TEXTO FUENTE -
+ + + + + + +
No se quedaba, San Josemaría, en el diagnóstico, sino que aportaba una solución desde la “unidad de vida”:
“El remedio –costoso como todo lo que vale– está en buscar el verdadero centro de la vida humana, lo que puede dar una jerarquía, un orden y un sentido a todo: el trato con Dios, mediante una vida interior auténtica. Si, viviendo en Cristo, tenemos en El nuestro centro descubrimos el sentido de la misión que se nos ha confiado, tenemos un ideal humano que se hace divino, nuevos horizontes de esperanza se abren ante nuestra vida, y llegamos a sacrificar gustosamente no ya tal o cual aspecto de nuestra actividad, sino la vida entera, dándole así, paradójicamente, su más hondo cumplimiento”.[5]
Hijos de Dios y ciudadanos del mundo
"Espíritu" y "corazón" son dos palabras frecuentes en la predicación del fundador del Opus Dei que, "en confidencia de amigo, de hermano, de padre", se dirige siempre a la persona concreta, y no sabe en absoluto de "masas". Esta orientación, tan cristiana, hacia la persona concreta, se alimenta, más que del respeto, del amor a la dignidad de toda persona, creada a imagen de Dios, cuya redención del pecado ha merecido "toda la sangre de Cristo".
¡Qué grande ha de ser la dignidad del hombre, para merecer la muerte de Dios!: el pensamiento abstracto puede intentar expresar de mil maneras esta idea, pero difícilmente podrá transmitir la fuerza que tiene en la experiencia de un santo.
En el contexto en el que nos movemos hoy, de deconstrucción del pensamiento moderno, la idea de "dignidad" no sale por lo general muy bien parada. Por eso impacta la fe de San Josemaría en el hombre, manifestada de tantas maneras, particularmente en la afirmación categórica de su libertad.
+ + + + + + +
DATOS PROPORCIONADOS -
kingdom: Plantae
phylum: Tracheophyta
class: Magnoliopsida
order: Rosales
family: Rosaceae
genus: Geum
+ + + + + + +
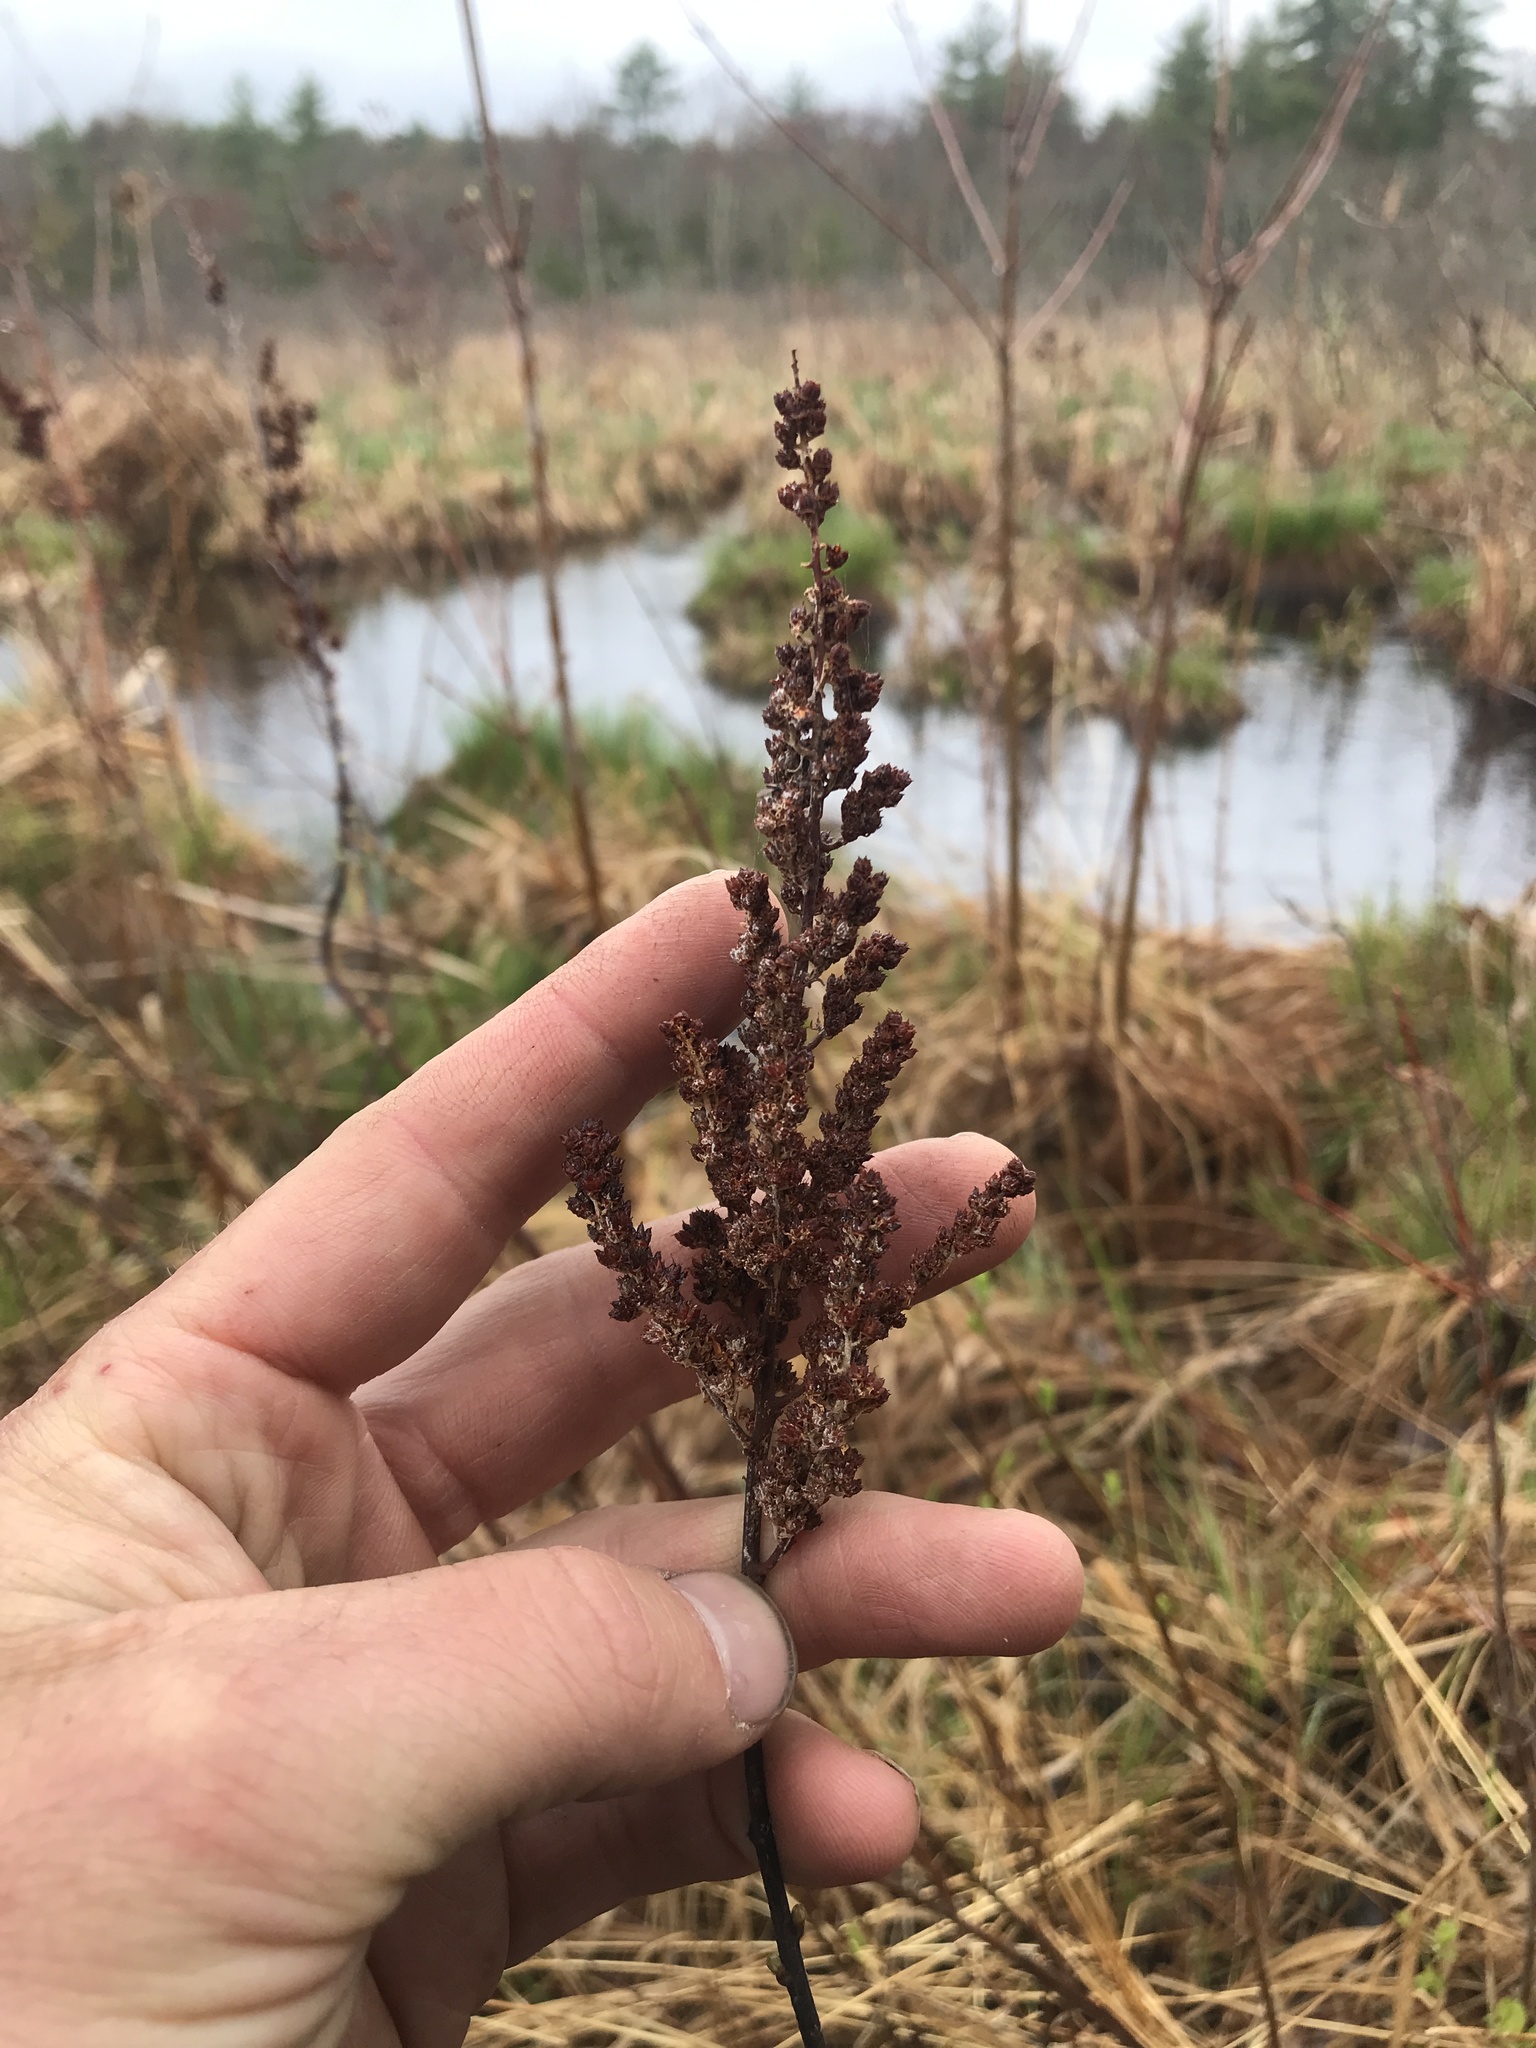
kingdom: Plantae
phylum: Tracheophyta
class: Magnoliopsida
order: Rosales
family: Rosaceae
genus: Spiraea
+ + + + + + +
ENUNCIADO A - Según el texto sobre San Josemaría, ¿qué dos palabras son frecuentes en la predicación del fundador del Opus Dei?
ENUNCIADO B - Actualiza el texto sobre San Josemaría desde "En el contexto" hasta "de su libertad.", ambos incluidos, y cambia "impacta" por "conmueve".

RESPUESTA ESCRITA A - Son "espíritu" y "corazón".

RESPUESTA ESCRITA B -
En el contexto en el que nos movemos hoy, de deconstrucción del pensamiento moderno, la idea de "dignidad" no sale por lo general muy bien parada. Por eso conmueve la fe de San Josemaría en el hombre, manifestada de tantas maneras, particularmente en la afirmación categórica de su libertad.